» Extracted text
========================

Critique of the Rank and File Strategy
Kim Moody’s Rank and File Strategy, written in 2000, has become a touchstone of modern Socialist Labor Organizing. Primarily this is through Moody’s involvement with Labor Notes and Teamsters for a Democratic Union (TDU), the preeminent exemplars and standardbearers of the Rank and File Strategy, but also through socialists in DSA and elsewhere adopting and implementing the Strategy (or at least referencing its tenets) as the guiding principal of their labor organizing.
The Rank and File Strategy, as theorized by Moody, attempts to grapple with the failures of past socialist labor organizing and the present (at time of writing) weaknesses and disconnect between socialists and workers. In a nutshell, he proposes that
- Class consciousness is at a historic ebb in the U.S.
- Socialists cannot bring socialism to workers who are not already at a certain level of class consciousness.
- To increase the level of class consciousness, socialists must organize within and alongside the labor movement to implement the transitional program, consisting of demands, actions, and practices that bridge the gap between immediate material interests of the working class and the larger political goals of Socialism.
- To advance this transitional program, socialists should build transitional organizations, like TDU and Labor Notes, that advocate for this agenda within unions.
- The pursuit of this transitional program adopted will inevitably provoke conflict both with company bosses and union bureaucracy, and this struggle will serve as a mechanism to raise class consciousness of the workers engaged in the struggle.

========================

» Supplied records
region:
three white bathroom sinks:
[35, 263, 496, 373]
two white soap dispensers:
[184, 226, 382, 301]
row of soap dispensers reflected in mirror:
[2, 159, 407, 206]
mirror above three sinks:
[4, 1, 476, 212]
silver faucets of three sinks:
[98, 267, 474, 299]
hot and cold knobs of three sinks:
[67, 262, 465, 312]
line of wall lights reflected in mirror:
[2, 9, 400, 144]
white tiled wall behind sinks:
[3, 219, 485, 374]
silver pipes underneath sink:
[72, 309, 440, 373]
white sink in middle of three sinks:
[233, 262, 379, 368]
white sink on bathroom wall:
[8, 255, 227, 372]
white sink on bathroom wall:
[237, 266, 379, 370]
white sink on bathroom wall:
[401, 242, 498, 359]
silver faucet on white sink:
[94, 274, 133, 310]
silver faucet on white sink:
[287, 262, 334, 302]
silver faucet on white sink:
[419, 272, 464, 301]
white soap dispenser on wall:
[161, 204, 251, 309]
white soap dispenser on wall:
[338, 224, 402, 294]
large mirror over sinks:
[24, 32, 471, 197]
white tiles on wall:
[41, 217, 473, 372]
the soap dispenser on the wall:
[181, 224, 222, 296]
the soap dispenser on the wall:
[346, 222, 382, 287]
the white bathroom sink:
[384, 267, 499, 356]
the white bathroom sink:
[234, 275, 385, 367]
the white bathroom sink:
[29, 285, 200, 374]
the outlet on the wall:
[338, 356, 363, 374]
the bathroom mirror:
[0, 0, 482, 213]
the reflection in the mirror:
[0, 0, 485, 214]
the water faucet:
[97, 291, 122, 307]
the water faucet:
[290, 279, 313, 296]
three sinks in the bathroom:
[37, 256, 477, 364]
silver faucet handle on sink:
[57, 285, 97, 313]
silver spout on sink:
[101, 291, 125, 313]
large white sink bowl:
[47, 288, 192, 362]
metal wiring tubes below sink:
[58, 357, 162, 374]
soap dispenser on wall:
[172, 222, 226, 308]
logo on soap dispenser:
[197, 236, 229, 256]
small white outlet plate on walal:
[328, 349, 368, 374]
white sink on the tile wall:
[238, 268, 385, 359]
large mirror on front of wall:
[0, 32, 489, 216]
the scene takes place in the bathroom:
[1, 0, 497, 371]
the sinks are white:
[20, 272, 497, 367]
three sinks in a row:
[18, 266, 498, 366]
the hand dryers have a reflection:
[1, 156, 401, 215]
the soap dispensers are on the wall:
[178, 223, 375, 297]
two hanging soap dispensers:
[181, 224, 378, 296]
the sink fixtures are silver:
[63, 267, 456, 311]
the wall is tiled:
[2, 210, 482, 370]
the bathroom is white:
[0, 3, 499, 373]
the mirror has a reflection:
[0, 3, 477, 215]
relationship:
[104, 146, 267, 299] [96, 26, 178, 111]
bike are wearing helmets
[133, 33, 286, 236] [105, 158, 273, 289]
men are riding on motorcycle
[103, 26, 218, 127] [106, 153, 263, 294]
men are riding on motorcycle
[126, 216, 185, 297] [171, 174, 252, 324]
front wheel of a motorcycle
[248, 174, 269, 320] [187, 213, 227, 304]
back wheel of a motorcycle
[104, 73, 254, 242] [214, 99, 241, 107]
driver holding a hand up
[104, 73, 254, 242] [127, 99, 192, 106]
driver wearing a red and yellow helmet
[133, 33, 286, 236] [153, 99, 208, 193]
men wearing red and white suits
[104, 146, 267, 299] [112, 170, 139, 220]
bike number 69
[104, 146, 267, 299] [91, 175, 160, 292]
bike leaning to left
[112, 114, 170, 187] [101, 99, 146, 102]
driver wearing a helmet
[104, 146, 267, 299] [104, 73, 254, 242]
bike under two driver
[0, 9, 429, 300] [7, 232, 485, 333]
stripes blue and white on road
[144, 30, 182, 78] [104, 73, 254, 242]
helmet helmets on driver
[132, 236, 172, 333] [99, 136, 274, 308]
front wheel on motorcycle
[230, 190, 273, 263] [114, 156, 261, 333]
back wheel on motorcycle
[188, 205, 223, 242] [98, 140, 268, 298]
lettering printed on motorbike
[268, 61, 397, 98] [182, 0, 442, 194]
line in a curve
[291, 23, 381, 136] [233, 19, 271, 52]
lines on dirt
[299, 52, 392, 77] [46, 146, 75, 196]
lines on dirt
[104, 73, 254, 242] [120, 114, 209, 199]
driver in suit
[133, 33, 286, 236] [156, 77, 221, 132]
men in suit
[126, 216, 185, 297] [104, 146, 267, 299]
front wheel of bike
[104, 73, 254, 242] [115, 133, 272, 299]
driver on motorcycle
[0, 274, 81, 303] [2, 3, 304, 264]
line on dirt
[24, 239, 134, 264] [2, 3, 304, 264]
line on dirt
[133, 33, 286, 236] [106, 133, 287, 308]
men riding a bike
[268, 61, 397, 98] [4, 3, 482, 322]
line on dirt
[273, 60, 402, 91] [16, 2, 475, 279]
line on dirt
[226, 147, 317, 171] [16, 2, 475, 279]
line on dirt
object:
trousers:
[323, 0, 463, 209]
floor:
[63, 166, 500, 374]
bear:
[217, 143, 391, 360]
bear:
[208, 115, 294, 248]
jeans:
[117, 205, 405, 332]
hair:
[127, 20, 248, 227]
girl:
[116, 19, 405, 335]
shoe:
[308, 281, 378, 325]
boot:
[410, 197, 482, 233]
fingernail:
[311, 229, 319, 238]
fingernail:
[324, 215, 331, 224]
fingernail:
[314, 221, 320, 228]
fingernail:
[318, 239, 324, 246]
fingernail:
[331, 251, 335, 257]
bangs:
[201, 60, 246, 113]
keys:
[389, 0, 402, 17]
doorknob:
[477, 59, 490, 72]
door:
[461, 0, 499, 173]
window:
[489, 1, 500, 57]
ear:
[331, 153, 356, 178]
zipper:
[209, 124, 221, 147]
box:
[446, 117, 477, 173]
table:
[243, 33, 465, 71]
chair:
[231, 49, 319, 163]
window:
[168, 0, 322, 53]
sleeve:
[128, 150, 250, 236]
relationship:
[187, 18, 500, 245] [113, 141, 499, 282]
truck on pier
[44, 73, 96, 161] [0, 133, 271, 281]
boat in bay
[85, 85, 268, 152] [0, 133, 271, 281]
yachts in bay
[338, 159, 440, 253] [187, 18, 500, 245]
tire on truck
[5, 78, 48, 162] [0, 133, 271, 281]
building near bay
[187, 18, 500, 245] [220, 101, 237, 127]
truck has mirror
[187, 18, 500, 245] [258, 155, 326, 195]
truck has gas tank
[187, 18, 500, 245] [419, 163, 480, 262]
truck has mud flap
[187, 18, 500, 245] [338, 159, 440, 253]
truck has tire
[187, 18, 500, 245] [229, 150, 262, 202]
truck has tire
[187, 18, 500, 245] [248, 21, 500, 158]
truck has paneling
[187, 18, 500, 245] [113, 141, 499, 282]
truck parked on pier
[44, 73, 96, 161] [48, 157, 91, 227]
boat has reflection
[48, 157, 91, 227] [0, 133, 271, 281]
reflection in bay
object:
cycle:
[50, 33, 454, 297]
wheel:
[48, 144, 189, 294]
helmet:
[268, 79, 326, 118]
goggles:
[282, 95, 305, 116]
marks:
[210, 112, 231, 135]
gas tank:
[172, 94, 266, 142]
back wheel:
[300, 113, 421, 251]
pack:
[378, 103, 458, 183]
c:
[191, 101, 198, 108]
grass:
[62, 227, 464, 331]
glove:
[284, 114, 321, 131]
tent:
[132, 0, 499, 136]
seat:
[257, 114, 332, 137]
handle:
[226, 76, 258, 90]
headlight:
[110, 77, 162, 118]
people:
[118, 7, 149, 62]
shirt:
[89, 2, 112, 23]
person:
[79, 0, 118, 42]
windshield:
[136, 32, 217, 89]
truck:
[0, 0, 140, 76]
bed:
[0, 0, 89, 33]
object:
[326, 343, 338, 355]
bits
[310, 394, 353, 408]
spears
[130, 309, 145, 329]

========================

» Requirement
Continue the critique of the Rank and File Strategy, picking up after its final point about conflict raising class consciousness. The data comes from a separate source unrelated to the critique.

» Answer below
The bulk of the piece consists of Moody’s analysis of the successes and failures of unionism throughout U.S. history, the struggles surrounding the Trade Union Education League (TUEL), and the origins and development of modern Business Unionism. In particular, he calls out the failures of the Communist Party in properly constructing a bridge between non-class-conscious workers and the Party itself, which he identifies as resulting from a top-down, bureaucratic, and overly-ideological approach. Instead, he identifies the need for “independent” rank and file organization as the essential component for developing class-consciousness.
Moody’s historical analysis is very shaky, and his read of the forces and conditions at play seem to follow from the point he wants to make, rather than the other way around. After brusquely dismissing arguments about the U.S. “Labor Aristocracy” being bought off with imperial super-profits, he turns around and says that U.S. workers were willing to accept AFL Business Unionism due to rising wages from WWI. He identifies both good and bad economies as the cause of declining labor militancy. He variously blames the Communist Party both for intervening too much and not intervening enough.
Another weakness in his historical analysis is glossing over a big part of his own history with Rank and File organizing; the 1970s Industrializing effort, wherein young, college-educated socialists of Moody’s generation would take blue collar jobs in an effort to more closely interact with the working class. While one would expect this recent, direct experience with this type of organizing to get at least a full section, especially when the bulk of his other analysis is drawn from the 1930s, this gets no more than a couple sentences. Although Moody acknowledges the failure of this approach, it continues to be a reference point for modern Rank and File Strategy activists.
Overview of the Strategy
To deal with the obvious; Moody is a Trotskyist, and the Rank and File Strategy is rooted in Trotskyist theory. This is most obvious in his use of the transitional program as the basis for the strategy, the invocation of organizing “from below,” and his complaints about the official Communist Party strategy. This pedigree obviously doesn’t reflect on the correctness of the theory itself, but it does contribute to some of the deficiencies in his analysis.
We see throughout the work the classic Trotskyist analysis that the conditions for revolution have already ripened, and that all failures to capitalize on this are the result of the strategic failures of revolutionary leadership. The Rank and File Strategy is not a history of events, but a history of strategy, and in its explanation strategies fail not due to historical events, but due to ideological mistakes by leadership.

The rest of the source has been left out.